Records from a dataset
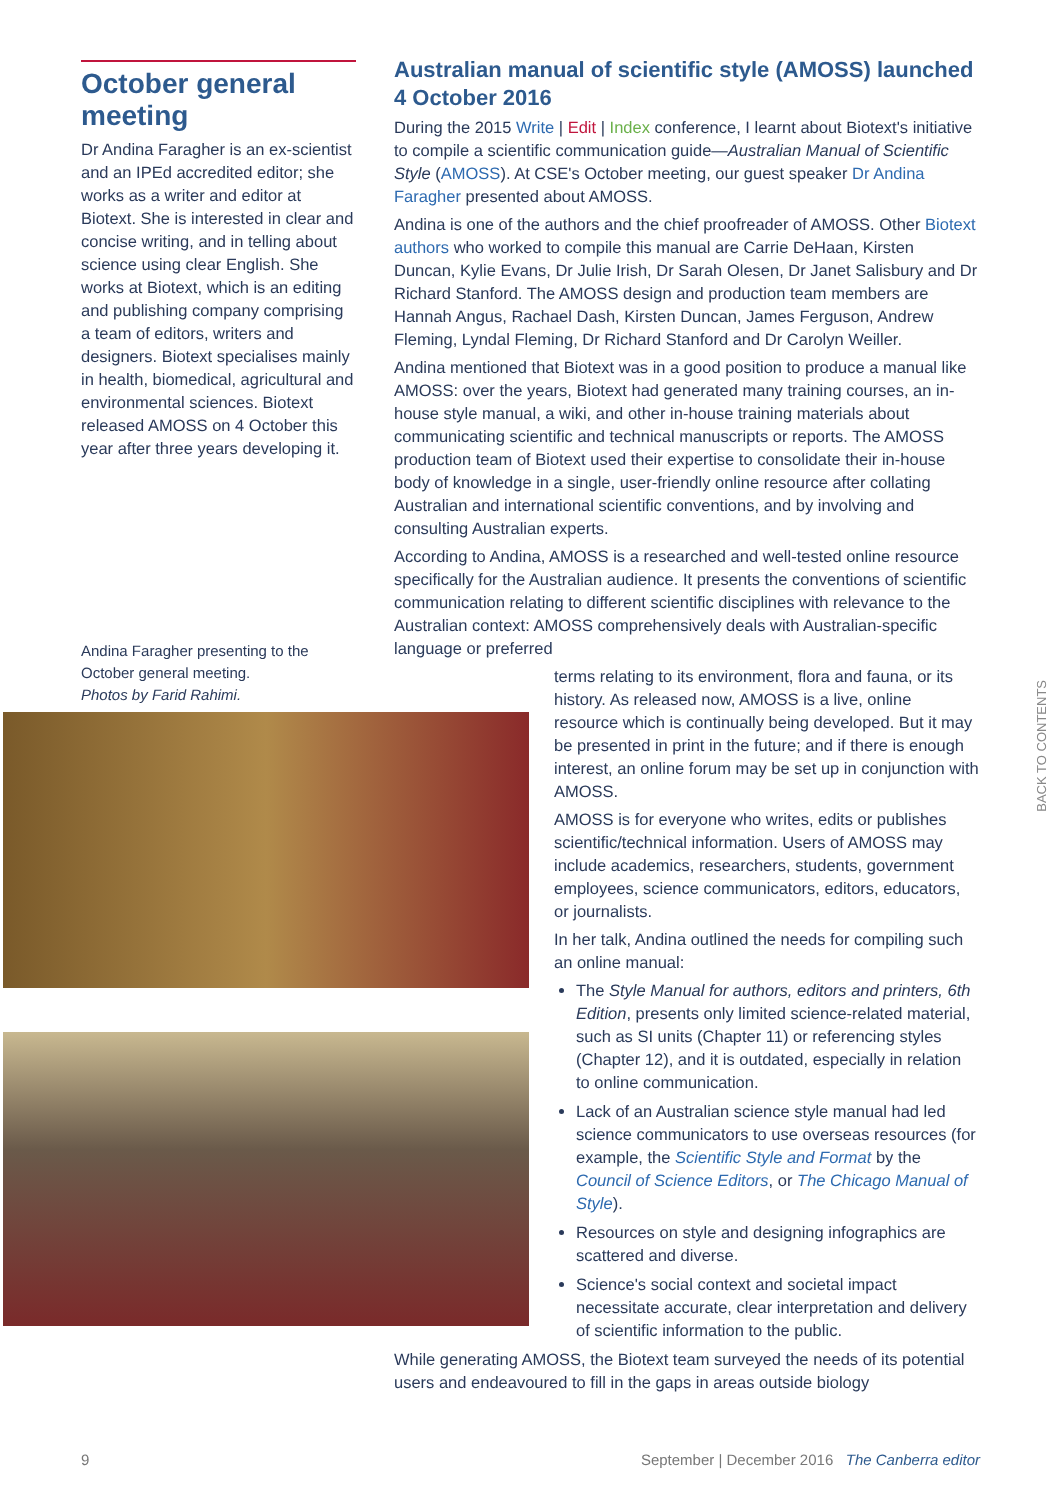October general meeting
Dr Andina Faragher is an ex-scientist and an IPEd accredited editor; she works as a writer and editor at Biotext. She is interested in clear and concise writing, and in telling about science using clear English. She works at Biotext, which is an editing and publishing company comprising a team of editors, writers and designers. Biotext specialises mainly in health, biomedical, agricultural and environmental sciences. Biotext released AMOSS on 4 October this year after three years developing it.
Andina Faragher presenting to the October general meeting.
Photos by Farid Rahimi.
Australian manual of scientific style (AMOSS) launched 4 October 2016
During the 2015 Write | Edit | Index conference, I learnt about Biotext's initiative to compile a scientific communication guide—Australian Manual of Scientific Style (AMOSS). At CSE's October meeting, our guest speaker Dr Andina Faragher presented about AMOSS.
Andina is one of the authors and the chief proofreader of AMOSS. Other Biotext authors who worked to compile this manual are Carrie DeHaan, Kirsten Duncan, Kylie Evans, Dr Julie Irish, Dr Sarah Olesen, Dr Janet Salisbury and Dr Richard Stanford. The AMOSS design and production team members are Hannah Angus, Rachael Dash, Kirsten Duncan, James Ferguson, Andrew Fleming, Lyndal Fleming, Dr Richard Stanford and Dr Carolyn Weiller.
Andina mentioned that Biotext was in a good position to produce a manual like AMOSS: over the years, Biotext had generated many training courses, an in-house style manual, a wiki, and other in-house training materials about communicating scientific and technical manuscripts or reports. The AMOSS production team of Biotext used their expertise to consolidate their in-house body of knowledge in a single, user-friendly online resource after collating Australian and international scientific conventions, and by involving and consulting Australian experts.
According to Andina, AMOSS is a researched and well-tested online resource specifically for the Australian audience. It presents the conventions of scientific communication relating to different scientific disciplines with relevance to the Australian context: AMOSS comprehensively deals with Australian-specific language or preferred
terms relating to its environment, flora and fauna, or its history. As released now, AMOSS is a live, online resource which is continually being developed. But it may be presented in print in the future; and if there is enough interest, an online forum may be set up in conjunction with AMOSS.
AMOSS is for everyone who writes, edits or publishes scientific/technical information. Users of AMOSS may include academics, researchers, students, government employees, science communicators, editors, educators, or journalists.
In her talk, Andina outlined the needs for compiling such an online manual:
The Style Manual for authors, editors and printers, 6th Edition, presents only limited science-related material, such as SI units (Chapter 11) or referencing styles (Chapter 12), and it is outdated, especially in relation to online communication.
Lack of an Australian science style manual had led science communicators to use overseas resources (for example, the Scientific Style and Format by the Council of Science Editors, or The Chicago Manual of Style).
Resources on style and designing infographics are scattered and diverse.
Science's social context and societal impact necessitate accurate, clear interpretation and delivery of scientific information to the public.
While generating AMOSS, the Biotext team surveyed the needs of its potential users and endeavoured to fill in the gaps in areas outside biology
BACK TO CONTENTS
9 September | December 2016 The Canberra editor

GOAL OF THE EXERCISE :: Reproduce each line of the data containing the word "context".

ANSWER TO THIS EXERCISE ::
According to Andina, AMOSS is a researched and well-tested online resource specifically for the Australian audience. It presents the conventions of scientific communication relating to different scientific disciplines with relevance to the Australian context: AMOSS comprehensively deals with Australian-specific language or preferred
Science's social context and societal impact necessitate accurate, clear interpretation and delivery of scientific information to the public.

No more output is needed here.